Satellites are complicated systems, and there are many interconnected devices inside a satellite that needs to be healthy to ensure the proper functionality of a satellite. Uncertainty and mechanical failure in different integral parts of the satellite pose the major threat for the satellite to remain fully functional for its expected life span. One of the most common reasons for satellite failure is the reaction wheel (RW) failure. Satellite RW fault prognosis can be formed as a two-step process. In this paper, we study the first step where a data-driven approach is used for forecasting the RW parameters that can be used to predict the remaining useful life (RUL) of a reaction wheel onboard satellite.
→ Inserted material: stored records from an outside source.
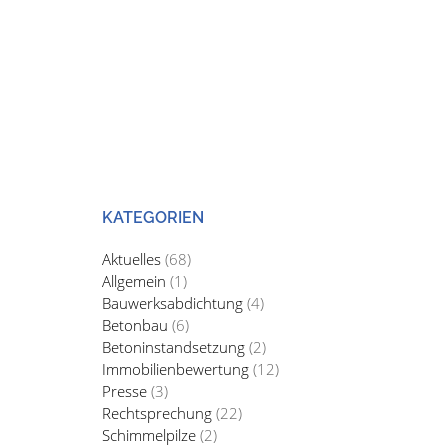
KATEGORIEN
Aktuelles
(68)
Allgemein
(1)
Bauwerksabdichtung
(4)
Betonbau
(6)
Betoninstandsetzung
(2)
Immobilienbewertung
(12)
Presse
(3)
Rechtsprechung
(22)
Schimmelpilze
(2)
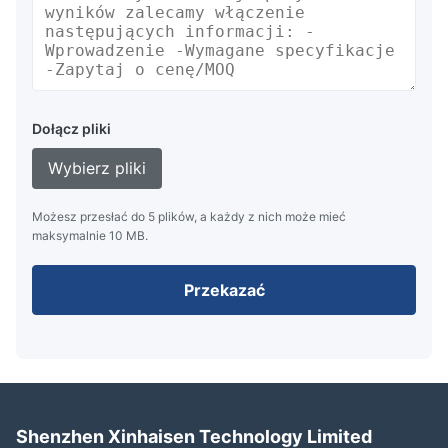
Dołącz pliki
Wybierz pliki
Możesz przesłać do 5 plików, a każdy z nich może mieć
maksymalnie 10 MB.
Przekazać
Shenzhen Xinhaisen Technology Limited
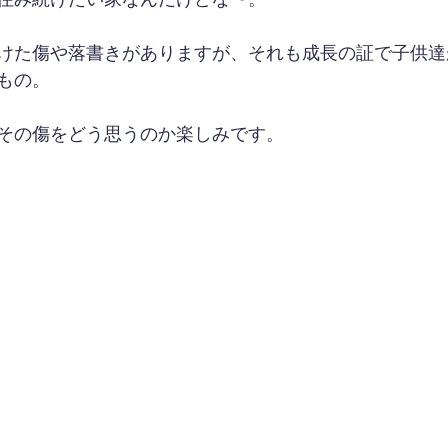
けた傷や落書きがありますが、それも成長の証で子供達
もの。
その傷をどう思うのか楽しみです。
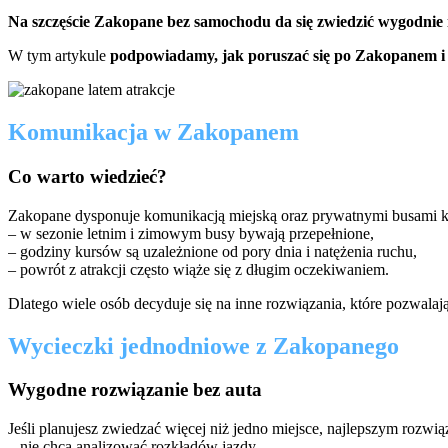
Na szczęście Zakopane bez samochodu da się zwiedzić wygodnie i
W tym artykule
podpowiadamy, jak poruszać się po Zakopanem i o
Komunikacja w Zakopanem
Co warto wiedzieć?
Zakopane dysponuje komunikacją miejską oraz prywatnymi busami kur
– w sezonie letnim i zimowym busy bywają przepełnione,
– godziny kursów są uzależnione od pory dnia i natężenia ruchu,
– powrót z atrakcji często wiąże się z długim oczekiwaniem.
Dlatego wiele osób decyduje się na inne rozwiązania, które pozwalają
Wycieczki jednodniowe z Zakopanego
Wygodne rozwiązanie bez auta
Jeśli planujesz zwiedzać więcej niż jedno miejsce, najlepszym rozw
– nie chcą analizować rozkładów jazdy,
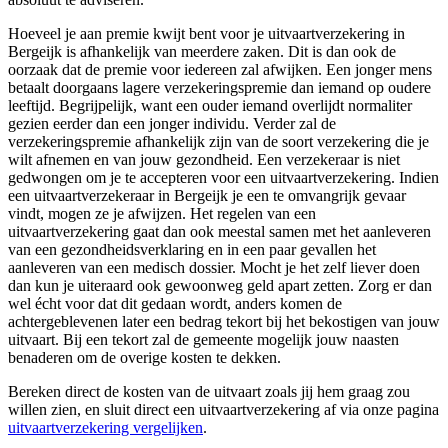
Hoeveel je aan premie kwijt bent voor je uitvaartverzekering in
Bergeijk is afhankelijk van meerdere zaken. Dit is dan ook de
oorzaak dat de premie voor iedereen zal afwijken. Een jonger mens
betaalt doorgaans lagere verzekeringspremie dan iemand op oudere
leeftijd. Begrijpelijk, want een ouder iemand overlijdt normaliter
gezien eerder dan een jonger individu. Verder zal de
verzekeringspremie afhankelijk zijn van de soort verzekering die je
wilt afnemen en van jouw gezondheid. Een verzekeraar is niet
gedwongen om je te accepteren voor een uitvaartverzekering. Indien
een uitvaartverzekeraar in Bergeijk je een te omvangrijk gevaar
vindt, mogen ze je afwijzen. Het regelen van een
uitvaartverzekering gaat dan ook meestal samen met het aanleveren
van een gezondheidsverklaring en in een paar gevallen het
aanleveren van een medisch dossier. Mocht je het zelf liever doen
dan kun je uiteraard ook gewoonweg geld apart zetten. Zorg er dan
wel écht voor dat dit gedaan wordt, anders komen de
achtergeblevenen later een bedrag tekort bij het bekostigen van jouw
uitvaart. Bij een tekort zal de gemeente mogelijk jouw naasten
benaderen om de overige kosten te dekken.
Bereken direct de kosten van de uitvaart zoals jij hem graag zou
willen zien, en sluit direct een uitvaartverzekering af via onze pagina
uitvaartverzekering vergelijken
.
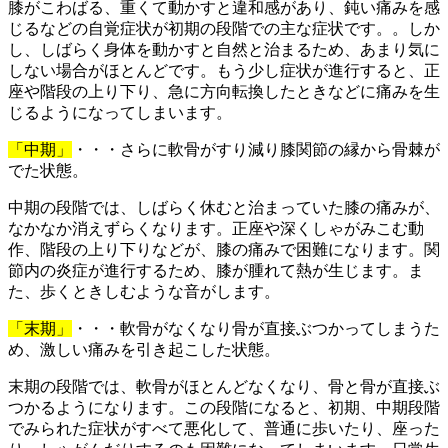
膝がこわばる、重くて動かすと違和感があり、鈍い痛みを感
じるなどの自覚症状が初期の段階での主な症状です。。しか
し、しばらく身体を動かすと自然と治まるため、あまり気に
しない場合がほとんどです。もう少し症状が進行すると、正
座や階段の上り下り、急に方向転換したときなどに痛みを生
じるようになってしまいます。
「中期」
・・・さらに軟骨がすり減り膝関節の縁から骨棘が
でた状態。
中期の段階では、しばらく休むと治まっていた膝の痛みが、
なかなか消えずらくなります。正座や深くしゃがみこむ動
作、階段の上り下りなどが、膝の痛みで困難になります。関
節内の炎症が進行するため、膝が腫れて熱が生じます。ま
た、歩くときしむような音がします。
「末期」
・・・軟骨がなくなり骨が直接ぶつかってしまうた
め、激しい痛みを引き起こした状態。
末期の段階では、軟骨がほとんどなくなり、骨と骨が直接ぶ
つかるようになります。この段階になると、初期、中期段階
でみられた症状がすべて悪化して、普通に歩いたり、座った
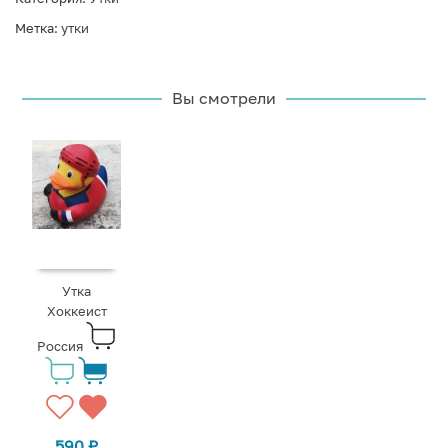
Метка:
утки
Вы смотрели
Утка
Хоккеист
Россия
590
₽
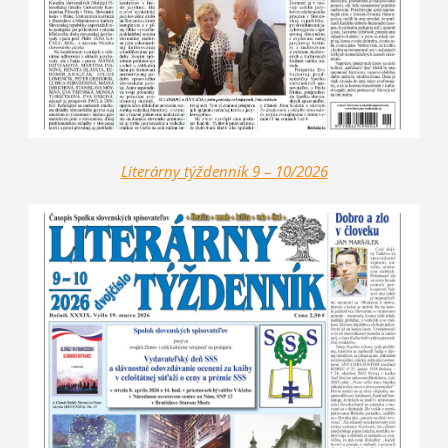
Literárny týždenník 9 – 10/2026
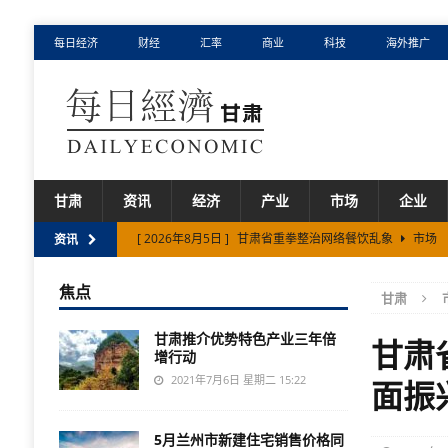
每日经济
财经
汇率
商业
科技
海外推广
甘肃
资讯
经济
产业
市场
企业
[ 2026年8月5日 ]
甘肃省重拳整治网络餐饮乱象
市场
资讯
[ 2026年8月3日 ]
甘肃省二〇二六年上半年农业农村发展
焦点
甘肃
[ 2026年8月3日 ]
甘肃省在不断开放中塑造发展新优势
甘肃推介优势特色产业三年倍
[ 2026年8月1日 ]
甘肃省规上工业增速连续54个月高于全
甘肃
增行动
[ 2026年8月6日 ]
甘肃宁夏内蒙古跨省旅游小环线发布
2021年7月6日 星期二 15:22
面振
5月兰州市新建住宅销售价格同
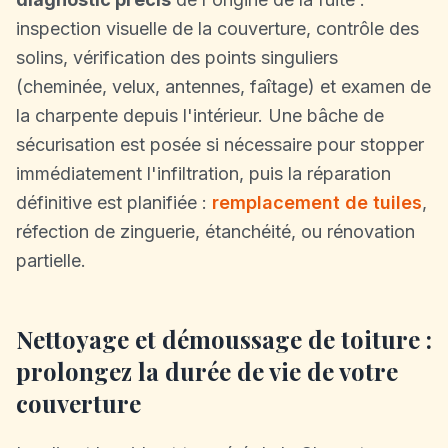
inspection visuelle de la couverture, contrôle des
solins, vérification des points singuliers
(cheminée, velux, antennes, faîtage) et examen de
la charpente depuis l'intérieur. Une bâche de
sécurisation est posée si nécessaire pour stopper
immédiatement l'infiltration, puis la réparation
définitive est planifiée :
remplacement de tuiles
,
réfection de zinguerie, étanchéité, ou rénovation
partielle.
Nettoyage et démoussage de toiture :
prolongez la durée de vie de votre
couverture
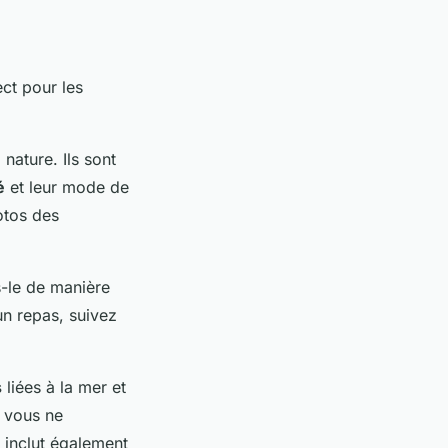
ect pour les
nature. Ils sont
é
et leur mode de
otos des
s-le de manière
un repas, suivez
.
s
liées à la mer et
i vous ne
 inclut également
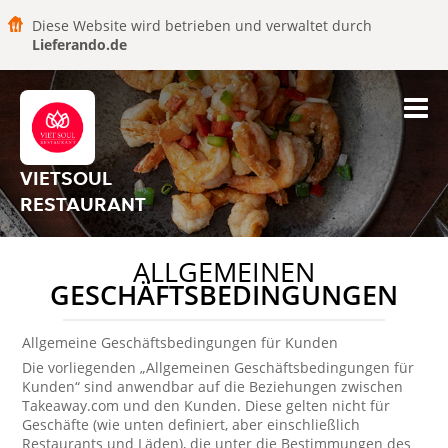
Diese Website wird betrieben und verwaltet durch
Lieferando.de
VIETSOUL
RESTAURANT
ALLGEMEINEN
GESCHÄFTSBEDINGUNGEN
Allgemeine Geschäftsbedingungen für Kunden
Die vorliegenden „Allgemeinen Geschäftsbedingungen für
Kunden“ sind anwendbar auf die Beziehungen zwischen
Takeaway.com und den Kunden. Diese gelten nicht für
Geschäfte (wie unten definiert, aber einschließlich
Restaurants und Läden), die unter die Bestimmungen des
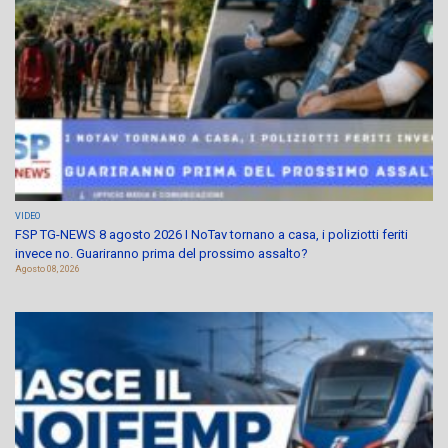
VIDEO
FSP TG-NEWS 8 agosto 2026 I NoTav tornano a casa, i poliziotti feriti
invece no. Guariranno prima del prossimo assalto?
Agosto 08, 2026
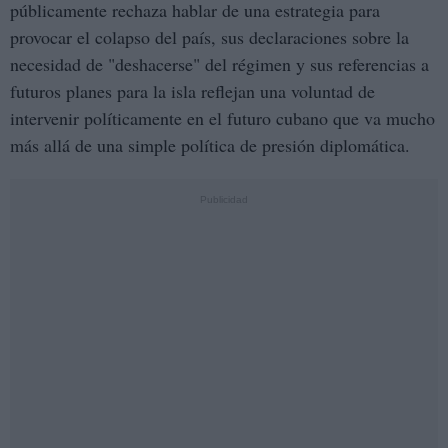
públicamente rechaza hablar de una estrategia para
provocar el colapso del país, sus declaraciones sobre la
necesidad de "deshacerse" del régimen y sus referencias a
futuros planes para la isla reflejan una voluntad de
intervenir políticamente en el futuro cubano que va mucho
más allá de una simple política de presión diplomática.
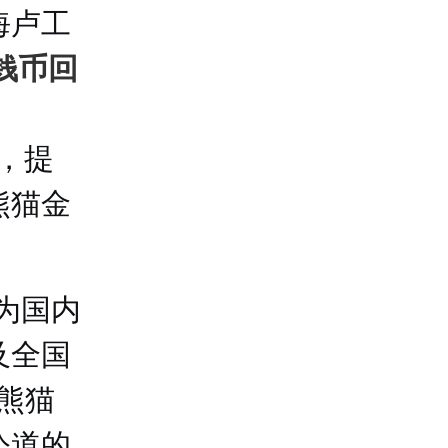
海卢工
钱币回
收，提
熊猫金
为国内
及全国
熊猫
公道的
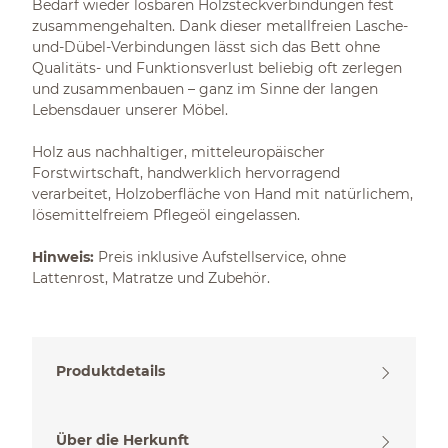
Bedarf wieder lösbaren Holzsteckverbindungen fest
zusammengehalten. Dank dieser metallfreien Lasche-
und-Dübel-Verbindungen lässt sich das Bett ohne
Qualitäts- und Funktionsverlust beliebig oft zerlegen
und zusammenbauen – ganz im Sinne der langen
Lebensdauer unserer Möbel.
Holz aus nachhaltiger, mitteleuropäischer
Forstwirtschaft, handwerklich hervorragend
verarbeitet, Holzoberfläche von Hand mit natürlichem,
lösemittelfreiem Pflegeöl eingelassen.
Hinweis:
Preis inklusive Aufstellservice, ohne
Lattenrost, Matratze und Zubehör.
Produktdetails
Über die Herkunft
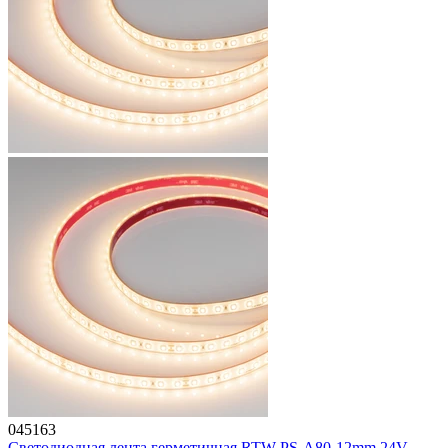
045163
Светодиодная лента герметичная RTW-PS-A80-12mm 24V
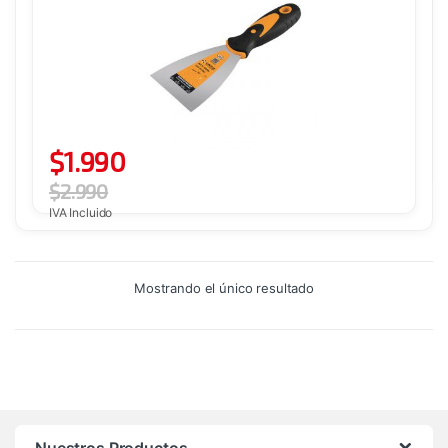
$
1.990
$
2.990
IVA Incluido
Mostrando el único resultado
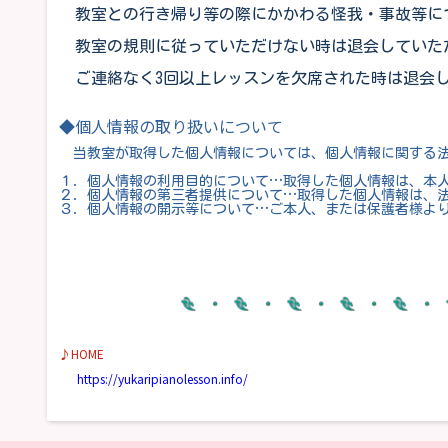
教室との行き帰り等の際にかかわる怪我・事故等に
教室の規則に従っていただけない時は退会していた
ご連絡なく3回以上レッスンを欠席された時は退会
◆個人情報の取り扱いについて
当教室が取得した個人情報については、個人情報に関する法
１．個人情報の利用目的について…取得した個人情報は、本
２．個人情報の第三者提供について…取得した個人情報は、
３．個人情報の開示等について…ご本人、または保護者様よ
♪HOME
https://yukaripianolesson.info/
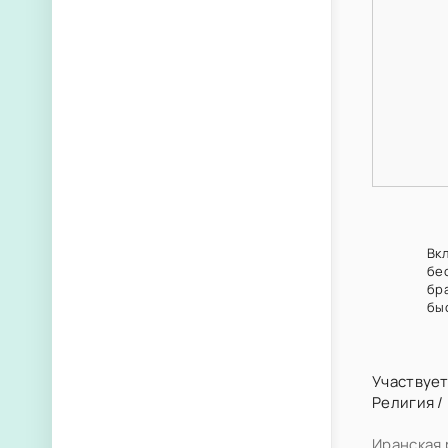
Вкл
бе
бр
бы
Участвует
Религия
/
Иранская 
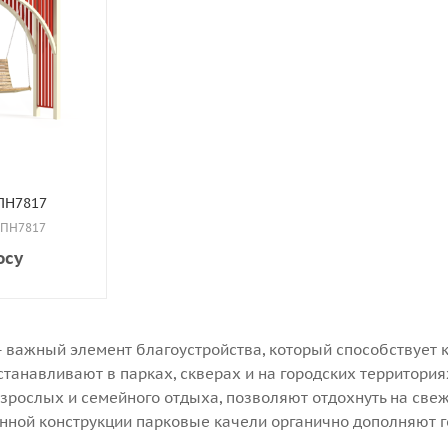
ПН7817
: ПН7817
осу
 важный элемент благоустройства, который способствует к
танавливают в парках, скверах и на городских территориях
зрослых и семейного отдыха, позволяют отдохнуть на свеж
нной конструкции парковые качели органично дополняют г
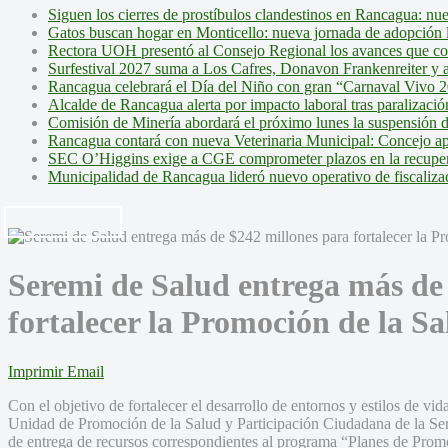
Siguen los cierres de prostíbulos clandestinos en Rancagua: nu
Gatos buscan hogar en Monticello: nueva jornada de adopción l
Rectora UOH presentó al Consejo Regional los avances que cons
Surfestival 2027 suma a Los Cafres, Donavon Frankenreiter y ar
Rancagua celebrará el Día del Niño con gran “Carnaval Vivo 2
Alcalde de Rancagua alerta por impacto laboral tras paralizac
Comisión de Minería abordará el próximo lunes la suspensión 
Rancagua contará con nueva Veterinaria Municipal: Concejo ap
SEC O’Higgins exige a CGE comprometer plazos en la recupera
Municipalidad de Rancagua lideró nuevo operativo de fiscalizac
Seremi de Salud entrega más de
fortalecer la Promoción de la Sa
Imprimir
Email
Con el objetivo de fortalecer el desarrollo de entornos y estilos de vi
Unidad de Promoción de la Salud y Participación Ciudadana de la Ser
de entrega de recursos correspondientes al programa “Planes de Pro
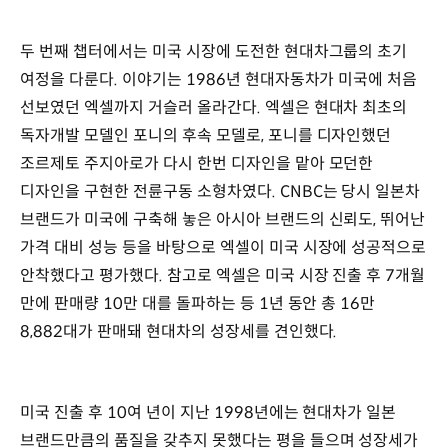
두 번째 챕터에서는 미국 시장에 도전한 현대차그룹의 초기
여정을 다룬다. 이야기는 1986년 현대자동차가 미국에 처음
선보였던 엑셀까지 거슬러 올라간다. 엑셀은 현대차 최초의
독자개발 모델인 포니의 후속 모델로, 포니를 디자인했던
조르제토 주지아로가 다시 한번 디자인을 맡아 모던한
디자인을 구현한 전륜구동 소형차였다. CNBC는 당시 일본차
브랜드가 미국에 구축해 놓은 아시아 브랜드의 신뢰도, 뛰어난
가격 대비 성능 등을 바탕으로 엑셀이 미국 시장에 성공적으로
안착했다고 평가했다. 참고로 엑셀은 미국 시장 진출 후 7개월
만에 판매량 10만 대를 돌파하는 등 1년 동안 총 16만
8,882대가 판매돼 현대차의 성장세를 견인했다.
미국 진출 후 10여 년이 지난 1998년에는 현대차가 일본
브랜드만큼의 품질을 갖추지 못했다는 평을 들으며 성장세가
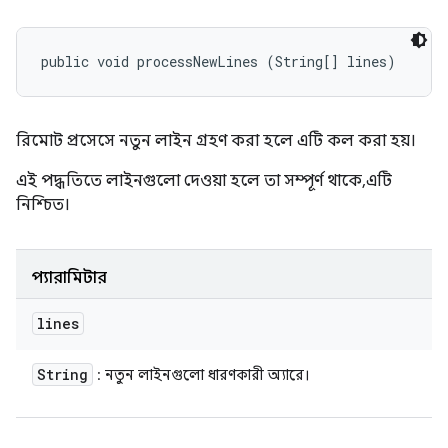
public void processNewLines (String[] lines)
রিমোট প্রসেসে নতুন লাইন গ্রহণ করা হলে এটি কল করা হয়।
এই পদ্ধতিতে লাইনগুলো দেওয়া হলে তা সম্পূর্ণ থাকে, এটি
নিশ্চিত।
প্যারামিটার
lines
String
: নতুন লাইনগুলো ধারণকারী অ্যারে।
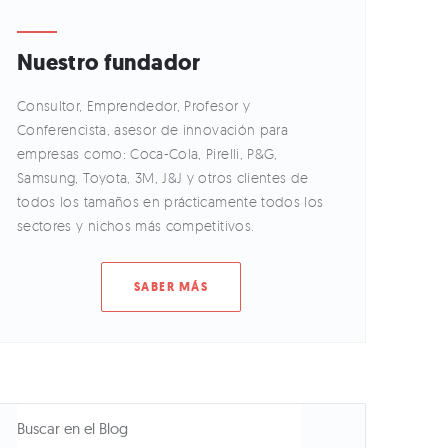
Nuestro fundador
Consultor, Emprendedor, Profesor y
Conferencista, asesor de innovación para
empresas como: Coca-Cola, Pirelli, P&G,
Samsung, Toyota, 3M, J&J y otros clientes de
todos los tamaños en prácticamente todos los
sectores y nichos más competitivos.
SABER MÁS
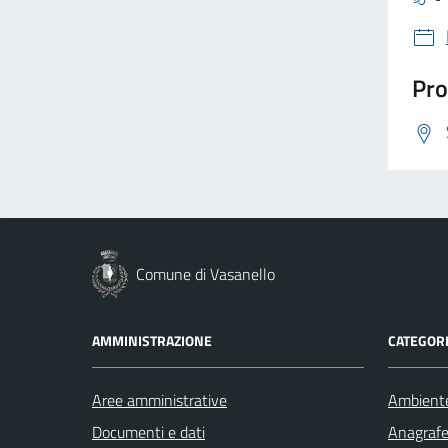
Pro
Comune di Vasanello
AMMINISTRAZIONE
CATEGORI
Aree amministrative
Ambient
Documenti e dati
Anagrafe 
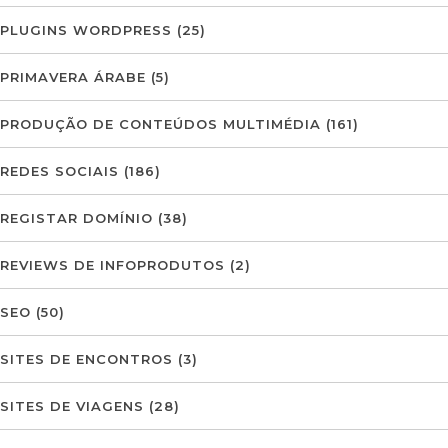
PLUGINS WORDPRESS
(25)
PRIMAVERA ÁRABE
(5)
PRODUÇÃO DE CONTEÚDOS MULTIMÉDIA
(161)
REDES SOCIAIS
(186)
REGISTAR DOMÍNIO
(38)
REVIEWS DE INFOPRODUTOS
(2)
SEO
(50)
SITES DE ENCONTROS
(3)
SITES DE VIAGENS
(28)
Autoregressive integrated moving average model (ARIMA) and a type of recurrent neural network (RNN) known as the long short-term memory (LSTM) are used for time-series forecasting in this paper. Both models can predict up to a degree of accuracy, even when limited historical data is available. ARIMA works very efficiently as it can capture a suite of different standard temporal structures in time series. Still, when it comes to accuracy, LSTM provides a better regression outcome for our dataset. The results obtained by the models are very optimistic when model parameters are tuned.